Pick out each line in these entries that contains the string "adanya".

[[ EXERCISE MATERIALS, beginning ]]

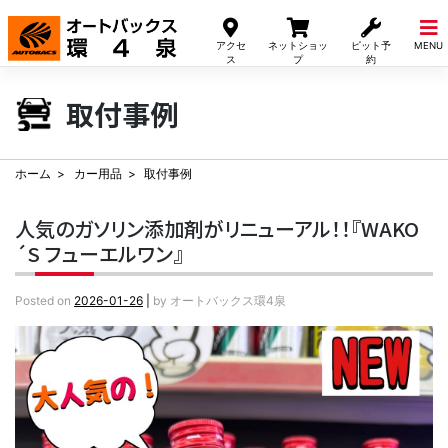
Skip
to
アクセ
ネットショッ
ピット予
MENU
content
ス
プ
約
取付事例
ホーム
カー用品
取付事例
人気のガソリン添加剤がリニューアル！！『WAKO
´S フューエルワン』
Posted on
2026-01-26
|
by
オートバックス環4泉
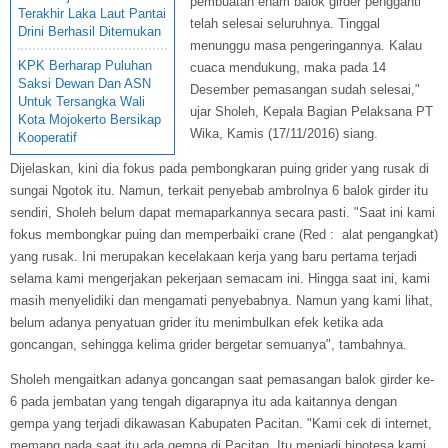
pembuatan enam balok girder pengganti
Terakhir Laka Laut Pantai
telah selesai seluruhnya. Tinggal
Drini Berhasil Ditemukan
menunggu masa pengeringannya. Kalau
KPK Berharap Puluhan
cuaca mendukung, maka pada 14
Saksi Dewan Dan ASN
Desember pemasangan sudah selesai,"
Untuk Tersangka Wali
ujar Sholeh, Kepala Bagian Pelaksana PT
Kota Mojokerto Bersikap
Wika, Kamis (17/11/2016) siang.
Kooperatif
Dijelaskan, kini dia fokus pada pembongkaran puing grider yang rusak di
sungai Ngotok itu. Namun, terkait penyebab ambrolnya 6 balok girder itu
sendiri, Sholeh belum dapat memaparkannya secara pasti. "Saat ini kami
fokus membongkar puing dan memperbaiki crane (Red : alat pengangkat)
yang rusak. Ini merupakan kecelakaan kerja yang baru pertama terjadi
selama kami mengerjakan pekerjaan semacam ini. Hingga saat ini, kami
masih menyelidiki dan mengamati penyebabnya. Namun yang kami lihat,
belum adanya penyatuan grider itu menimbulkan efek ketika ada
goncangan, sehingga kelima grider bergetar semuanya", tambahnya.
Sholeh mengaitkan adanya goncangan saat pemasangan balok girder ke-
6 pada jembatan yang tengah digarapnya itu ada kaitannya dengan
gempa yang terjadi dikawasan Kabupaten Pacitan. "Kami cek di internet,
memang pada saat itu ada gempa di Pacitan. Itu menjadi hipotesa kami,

[[ EXERCISE MATERIALS, end ]]

### SOLUTION TO THIS EXERCISE
belum adanya penyatuan grider itu menimbulkan efek ketika ada
Sholeh mengaitkan adanya goncangan saat pemasangan balok girder ke-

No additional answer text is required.